Search the records for the string "Created" and copy every line where it turns up.
DATA FOR THIS EXERCISE START
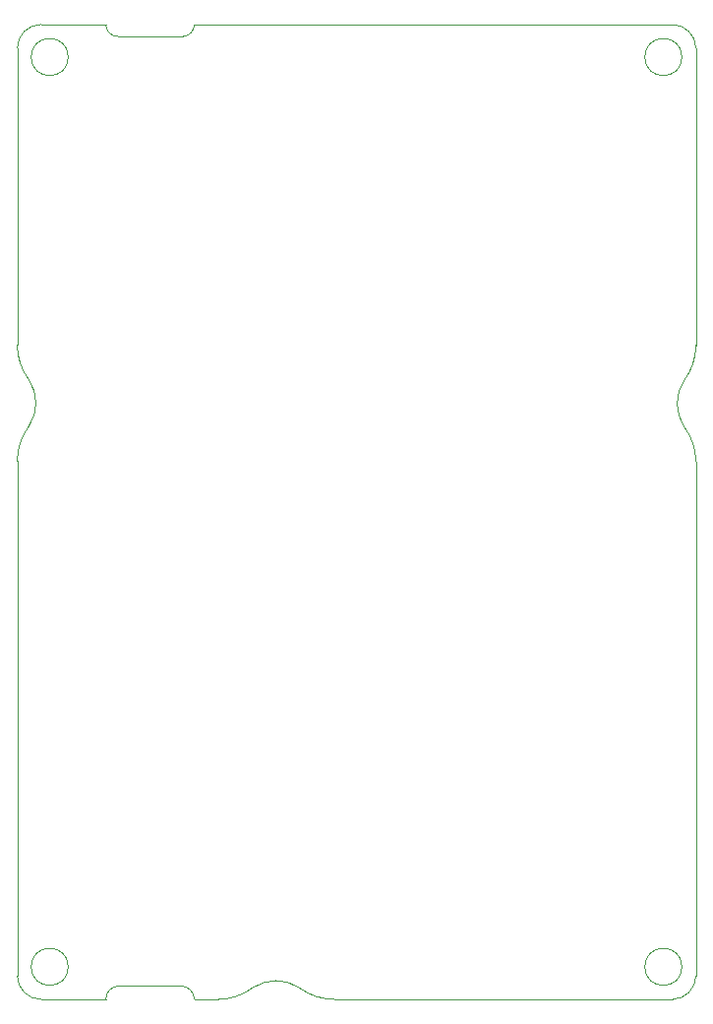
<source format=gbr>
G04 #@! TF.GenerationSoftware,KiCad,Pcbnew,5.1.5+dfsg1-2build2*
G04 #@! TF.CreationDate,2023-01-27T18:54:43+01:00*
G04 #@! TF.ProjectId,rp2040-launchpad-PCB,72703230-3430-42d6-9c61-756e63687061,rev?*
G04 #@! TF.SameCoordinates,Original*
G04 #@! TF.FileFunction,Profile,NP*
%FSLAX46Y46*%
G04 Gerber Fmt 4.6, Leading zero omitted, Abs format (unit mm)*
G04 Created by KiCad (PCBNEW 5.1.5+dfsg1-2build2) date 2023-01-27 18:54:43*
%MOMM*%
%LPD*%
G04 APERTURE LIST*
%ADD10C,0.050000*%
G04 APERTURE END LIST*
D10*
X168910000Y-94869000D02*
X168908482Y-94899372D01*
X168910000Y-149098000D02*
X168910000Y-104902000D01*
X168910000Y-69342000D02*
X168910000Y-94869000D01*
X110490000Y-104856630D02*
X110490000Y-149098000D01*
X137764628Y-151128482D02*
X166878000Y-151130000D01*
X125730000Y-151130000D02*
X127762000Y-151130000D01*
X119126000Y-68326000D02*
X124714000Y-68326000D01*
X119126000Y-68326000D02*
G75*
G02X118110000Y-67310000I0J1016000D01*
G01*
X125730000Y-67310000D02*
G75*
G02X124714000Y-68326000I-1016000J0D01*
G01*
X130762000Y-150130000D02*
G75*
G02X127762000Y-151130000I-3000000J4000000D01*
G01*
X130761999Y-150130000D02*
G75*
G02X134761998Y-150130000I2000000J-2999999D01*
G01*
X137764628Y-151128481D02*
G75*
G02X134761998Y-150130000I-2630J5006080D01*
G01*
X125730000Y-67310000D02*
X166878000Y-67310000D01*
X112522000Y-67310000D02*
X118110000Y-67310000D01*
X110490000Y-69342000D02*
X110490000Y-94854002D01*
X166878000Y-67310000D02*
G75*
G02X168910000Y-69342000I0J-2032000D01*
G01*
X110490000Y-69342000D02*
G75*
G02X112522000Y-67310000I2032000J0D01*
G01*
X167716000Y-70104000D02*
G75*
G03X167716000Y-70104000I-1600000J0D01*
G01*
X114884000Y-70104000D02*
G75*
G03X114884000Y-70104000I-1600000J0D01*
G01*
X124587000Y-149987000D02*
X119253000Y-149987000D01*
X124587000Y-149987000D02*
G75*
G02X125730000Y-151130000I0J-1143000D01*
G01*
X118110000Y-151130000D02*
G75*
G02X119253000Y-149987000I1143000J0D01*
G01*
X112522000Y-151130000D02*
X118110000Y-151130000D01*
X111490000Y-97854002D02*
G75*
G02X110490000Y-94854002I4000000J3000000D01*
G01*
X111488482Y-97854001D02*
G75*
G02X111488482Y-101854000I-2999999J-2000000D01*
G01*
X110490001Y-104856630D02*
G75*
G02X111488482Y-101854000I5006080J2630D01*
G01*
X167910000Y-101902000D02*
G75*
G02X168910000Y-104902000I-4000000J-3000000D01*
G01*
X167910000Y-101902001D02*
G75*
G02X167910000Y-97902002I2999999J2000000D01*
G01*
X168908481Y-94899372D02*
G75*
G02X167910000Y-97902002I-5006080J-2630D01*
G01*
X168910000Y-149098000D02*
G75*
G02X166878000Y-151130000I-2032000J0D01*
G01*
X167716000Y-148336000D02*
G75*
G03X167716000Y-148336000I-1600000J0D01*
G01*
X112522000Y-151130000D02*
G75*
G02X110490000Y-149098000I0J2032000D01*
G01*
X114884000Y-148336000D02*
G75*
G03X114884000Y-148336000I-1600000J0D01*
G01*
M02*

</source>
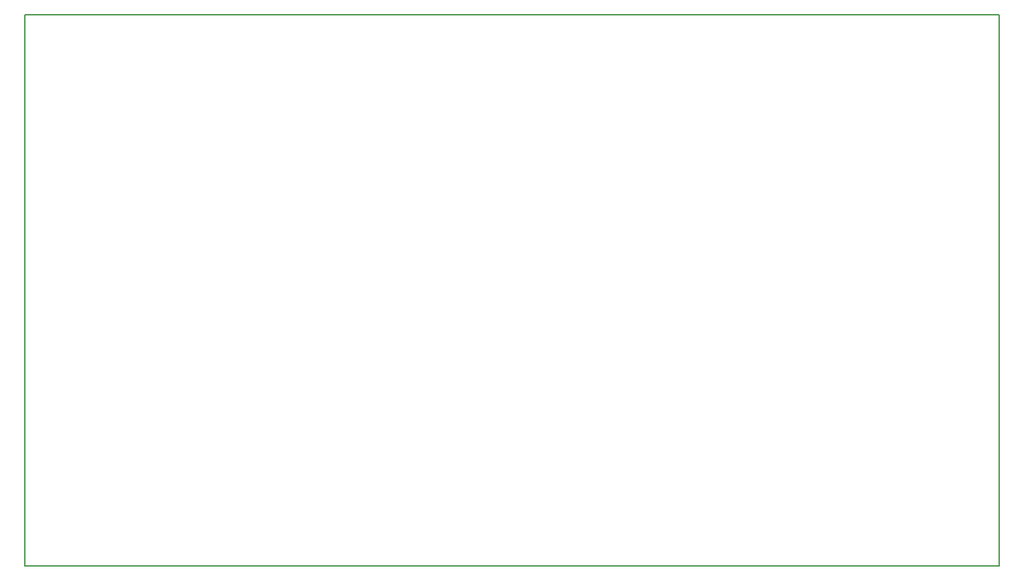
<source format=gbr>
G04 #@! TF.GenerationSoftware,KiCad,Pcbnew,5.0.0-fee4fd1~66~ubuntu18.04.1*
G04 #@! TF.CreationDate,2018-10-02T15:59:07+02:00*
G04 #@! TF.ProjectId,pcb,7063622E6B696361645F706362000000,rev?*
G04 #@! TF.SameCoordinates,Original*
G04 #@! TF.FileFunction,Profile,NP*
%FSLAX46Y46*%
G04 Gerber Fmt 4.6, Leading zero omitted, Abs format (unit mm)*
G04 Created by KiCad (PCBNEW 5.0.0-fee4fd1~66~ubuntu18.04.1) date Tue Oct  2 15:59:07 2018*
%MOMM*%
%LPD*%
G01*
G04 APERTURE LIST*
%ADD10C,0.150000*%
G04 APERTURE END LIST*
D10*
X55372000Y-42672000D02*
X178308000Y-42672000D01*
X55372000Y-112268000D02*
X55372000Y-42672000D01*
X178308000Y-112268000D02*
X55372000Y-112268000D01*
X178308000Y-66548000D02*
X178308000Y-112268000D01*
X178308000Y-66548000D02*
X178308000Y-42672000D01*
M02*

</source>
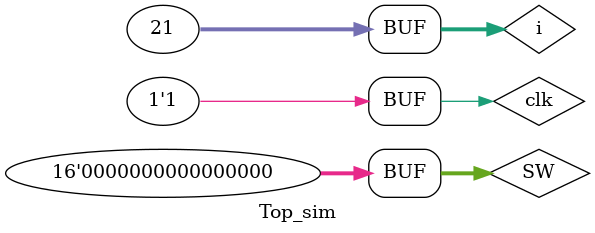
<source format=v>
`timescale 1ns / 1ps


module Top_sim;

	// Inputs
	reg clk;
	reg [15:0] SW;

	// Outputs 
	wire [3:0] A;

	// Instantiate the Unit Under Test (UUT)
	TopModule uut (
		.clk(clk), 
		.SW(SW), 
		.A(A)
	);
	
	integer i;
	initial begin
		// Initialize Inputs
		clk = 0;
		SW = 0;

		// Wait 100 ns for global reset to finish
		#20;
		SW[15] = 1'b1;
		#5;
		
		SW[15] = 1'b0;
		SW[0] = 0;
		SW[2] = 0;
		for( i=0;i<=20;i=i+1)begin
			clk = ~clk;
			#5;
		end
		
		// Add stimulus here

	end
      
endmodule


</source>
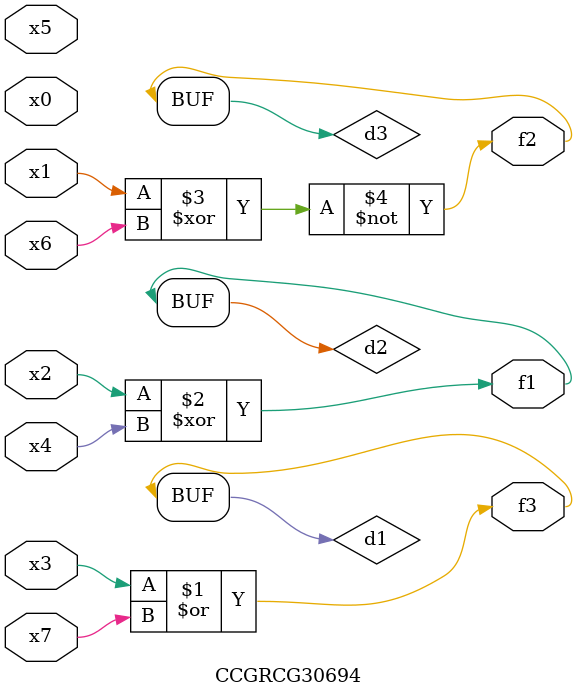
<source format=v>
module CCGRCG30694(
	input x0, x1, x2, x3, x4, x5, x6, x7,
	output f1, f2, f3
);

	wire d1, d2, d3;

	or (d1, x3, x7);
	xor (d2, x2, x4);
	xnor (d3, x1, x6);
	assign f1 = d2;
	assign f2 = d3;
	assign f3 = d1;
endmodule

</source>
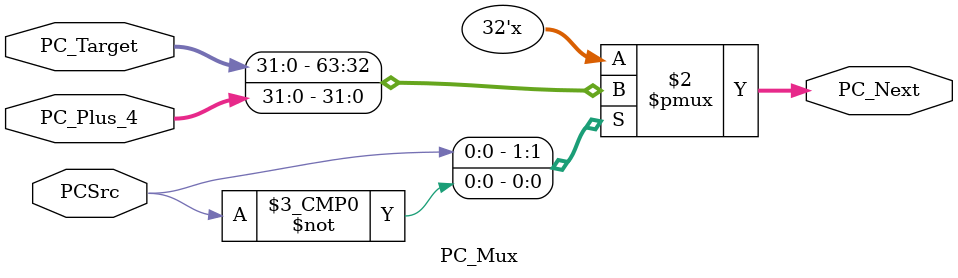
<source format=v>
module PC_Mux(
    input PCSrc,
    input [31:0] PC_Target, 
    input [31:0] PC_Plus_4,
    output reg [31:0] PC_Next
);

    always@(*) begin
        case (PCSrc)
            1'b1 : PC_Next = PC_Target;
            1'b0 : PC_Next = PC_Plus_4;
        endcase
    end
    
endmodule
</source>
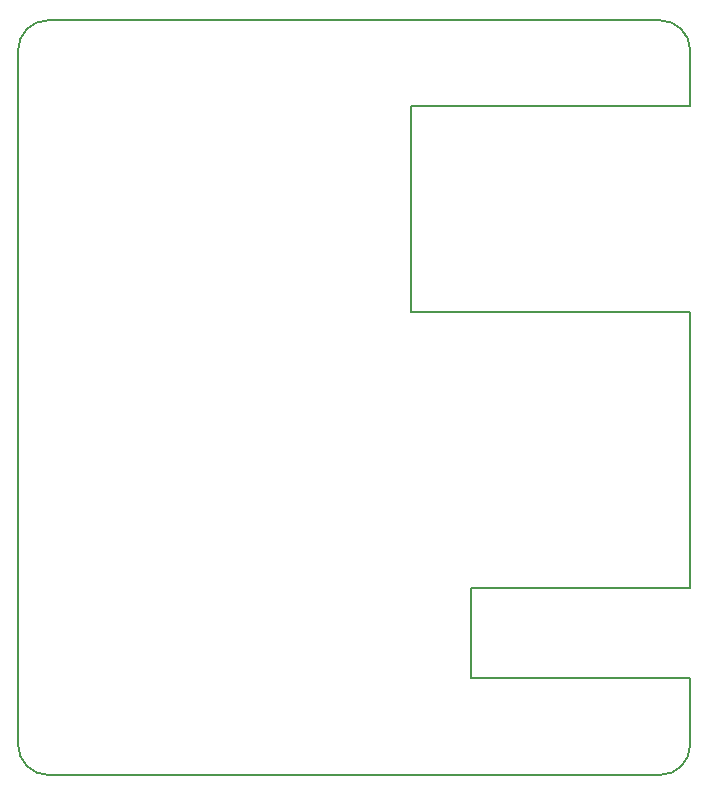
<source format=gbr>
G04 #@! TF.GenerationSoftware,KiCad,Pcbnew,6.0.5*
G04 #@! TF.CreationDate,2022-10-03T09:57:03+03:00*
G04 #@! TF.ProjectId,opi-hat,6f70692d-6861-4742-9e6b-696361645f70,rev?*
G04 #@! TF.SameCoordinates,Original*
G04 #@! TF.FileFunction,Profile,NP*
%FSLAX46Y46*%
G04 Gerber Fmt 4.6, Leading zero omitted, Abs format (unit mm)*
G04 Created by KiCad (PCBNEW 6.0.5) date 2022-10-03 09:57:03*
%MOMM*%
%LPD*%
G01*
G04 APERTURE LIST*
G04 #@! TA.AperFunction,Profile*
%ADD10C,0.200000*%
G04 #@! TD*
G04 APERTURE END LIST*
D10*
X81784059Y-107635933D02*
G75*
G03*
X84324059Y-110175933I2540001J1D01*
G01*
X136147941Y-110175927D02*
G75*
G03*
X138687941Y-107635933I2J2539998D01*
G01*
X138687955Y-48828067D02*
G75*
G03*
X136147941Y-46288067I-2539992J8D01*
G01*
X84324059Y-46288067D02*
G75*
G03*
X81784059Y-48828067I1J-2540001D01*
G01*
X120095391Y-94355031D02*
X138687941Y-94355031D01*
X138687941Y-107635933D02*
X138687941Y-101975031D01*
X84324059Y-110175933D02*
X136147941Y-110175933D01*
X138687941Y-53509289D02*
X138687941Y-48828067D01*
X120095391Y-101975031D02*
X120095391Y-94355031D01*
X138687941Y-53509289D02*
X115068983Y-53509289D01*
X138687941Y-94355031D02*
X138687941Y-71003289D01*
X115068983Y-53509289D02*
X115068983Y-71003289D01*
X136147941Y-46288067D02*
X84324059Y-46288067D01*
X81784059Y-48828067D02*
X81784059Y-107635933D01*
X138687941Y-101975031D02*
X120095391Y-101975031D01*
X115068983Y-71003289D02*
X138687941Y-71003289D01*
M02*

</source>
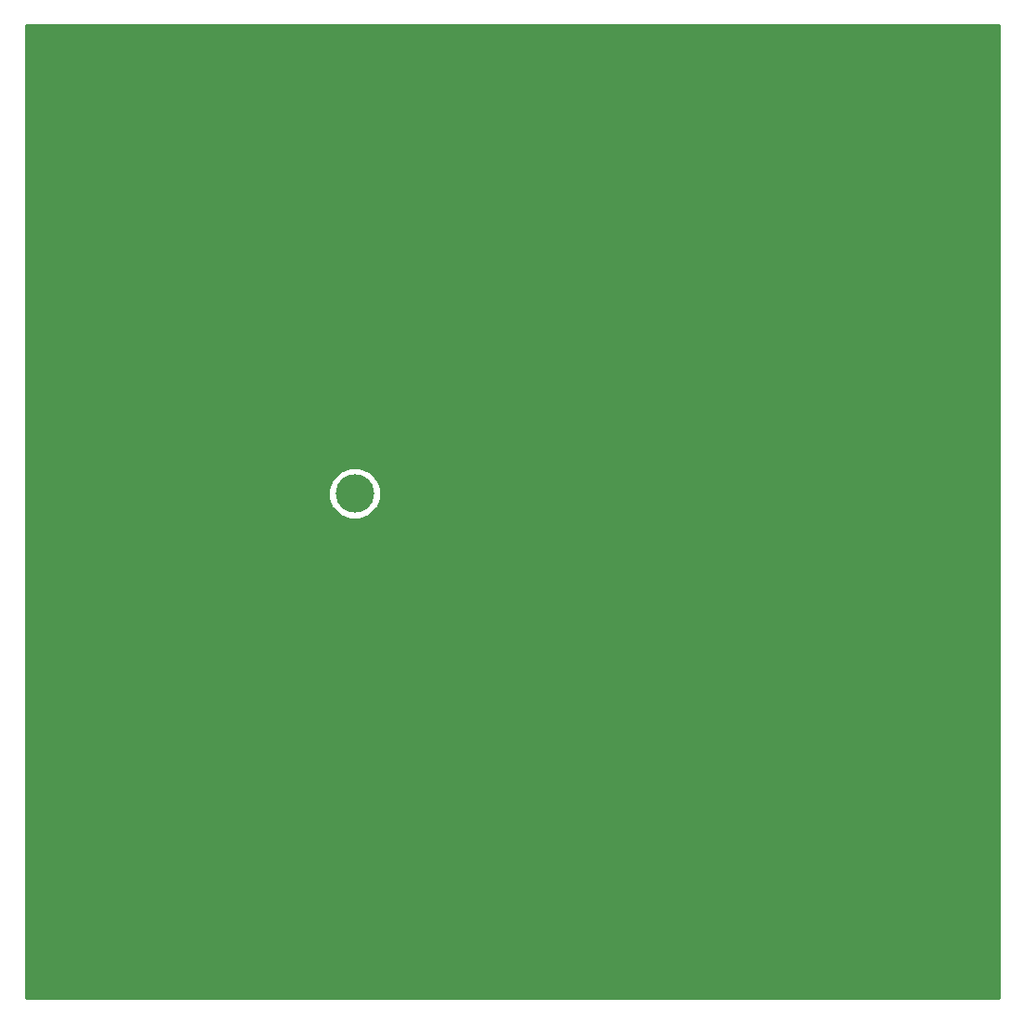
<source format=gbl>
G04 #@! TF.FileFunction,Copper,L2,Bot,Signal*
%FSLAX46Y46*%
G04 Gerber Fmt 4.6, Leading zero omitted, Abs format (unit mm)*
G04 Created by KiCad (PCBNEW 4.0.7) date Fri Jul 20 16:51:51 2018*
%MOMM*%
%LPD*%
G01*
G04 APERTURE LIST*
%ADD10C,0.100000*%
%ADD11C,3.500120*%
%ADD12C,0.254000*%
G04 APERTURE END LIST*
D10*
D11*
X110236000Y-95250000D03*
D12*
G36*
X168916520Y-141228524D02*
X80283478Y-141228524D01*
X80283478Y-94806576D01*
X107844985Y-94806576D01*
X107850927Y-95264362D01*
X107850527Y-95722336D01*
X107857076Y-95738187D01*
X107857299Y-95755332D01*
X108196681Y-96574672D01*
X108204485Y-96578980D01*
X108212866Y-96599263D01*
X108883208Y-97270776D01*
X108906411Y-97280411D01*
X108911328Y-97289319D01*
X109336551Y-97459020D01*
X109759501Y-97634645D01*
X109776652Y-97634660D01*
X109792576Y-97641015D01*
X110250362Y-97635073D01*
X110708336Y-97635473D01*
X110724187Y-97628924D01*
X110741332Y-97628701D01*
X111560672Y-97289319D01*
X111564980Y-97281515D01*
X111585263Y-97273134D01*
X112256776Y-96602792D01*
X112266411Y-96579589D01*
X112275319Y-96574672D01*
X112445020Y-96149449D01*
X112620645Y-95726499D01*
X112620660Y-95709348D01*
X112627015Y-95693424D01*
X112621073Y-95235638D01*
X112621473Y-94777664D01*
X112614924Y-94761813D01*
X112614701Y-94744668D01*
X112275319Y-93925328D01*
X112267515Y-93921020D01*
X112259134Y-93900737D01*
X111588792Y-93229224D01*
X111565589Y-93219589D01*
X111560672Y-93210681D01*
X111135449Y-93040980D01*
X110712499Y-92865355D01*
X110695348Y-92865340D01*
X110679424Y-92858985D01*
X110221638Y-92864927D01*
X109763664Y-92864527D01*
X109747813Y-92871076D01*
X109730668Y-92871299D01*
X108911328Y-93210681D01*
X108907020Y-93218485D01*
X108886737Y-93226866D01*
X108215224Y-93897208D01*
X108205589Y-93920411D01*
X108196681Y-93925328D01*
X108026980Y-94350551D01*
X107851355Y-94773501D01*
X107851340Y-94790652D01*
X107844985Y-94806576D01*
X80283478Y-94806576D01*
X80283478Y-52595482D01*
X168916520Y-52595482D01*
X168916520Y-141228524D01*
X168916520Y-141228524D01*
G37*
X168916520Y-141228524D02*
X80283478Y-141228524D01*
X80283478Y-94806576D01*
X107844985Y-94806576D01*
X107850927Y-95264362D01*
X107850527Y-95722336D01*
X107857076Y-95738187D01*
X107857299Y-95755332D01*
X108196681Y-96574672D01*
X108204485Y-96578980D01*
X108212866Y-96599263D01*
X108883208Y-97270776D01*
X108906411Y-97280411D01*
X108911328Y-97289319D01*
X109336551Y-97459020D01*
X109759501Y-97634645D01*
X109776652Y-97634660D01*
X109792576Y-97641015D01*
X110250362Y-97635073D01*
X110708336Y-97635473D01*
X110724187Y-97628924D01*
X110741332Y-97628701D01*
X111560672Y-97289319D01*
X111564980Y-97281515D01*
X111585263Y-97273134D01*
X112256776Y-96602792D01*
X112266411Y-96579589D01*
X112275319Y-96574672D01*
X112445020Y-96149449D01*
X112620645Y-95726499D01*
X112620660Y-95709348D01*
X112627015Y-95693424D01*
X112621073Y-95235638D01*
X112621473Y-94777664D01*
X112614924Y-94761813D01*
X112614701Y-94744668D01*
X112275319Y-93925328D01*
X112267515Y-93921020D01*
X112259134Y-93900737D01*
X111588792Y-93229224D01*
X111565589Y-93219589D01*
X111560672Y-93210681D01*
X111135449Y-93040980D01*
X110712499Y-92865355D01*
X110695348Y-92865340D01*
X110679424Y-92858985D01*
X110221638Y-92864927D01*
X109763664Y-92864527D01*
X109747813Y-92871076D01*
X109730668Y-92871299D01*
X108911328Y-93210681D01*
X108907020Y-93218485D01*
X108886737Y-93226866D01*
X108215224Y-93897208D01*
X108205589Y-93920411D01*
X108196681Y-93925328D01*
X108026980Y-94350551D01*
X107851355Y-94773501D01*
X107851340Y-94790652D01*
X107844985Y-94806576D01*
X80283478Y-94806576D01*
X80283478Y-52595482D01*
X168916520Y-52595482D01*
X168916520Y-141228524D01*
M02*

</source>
DATA FOR THIS EXERCISE END
EXPECTED ANSWER:
G04 Created by KiCad (PCBNEW 5.1.5+dfsg1-2build2) date 2023-01-27 18:54:43*
G04 Created by KiCad (PCBNEW 5.0.0-fee4fd1~66~ubuntu18.04.1) date Tue Oct  2 15:59:07 2018*
G04 Created by KiCad (PCBNEW 6.0.5) date 2022-10-03 09:57:03*
G04 Created by KiCad (PCBNEW 4.0.7) date Fri Jul 20 16:51:51 2018*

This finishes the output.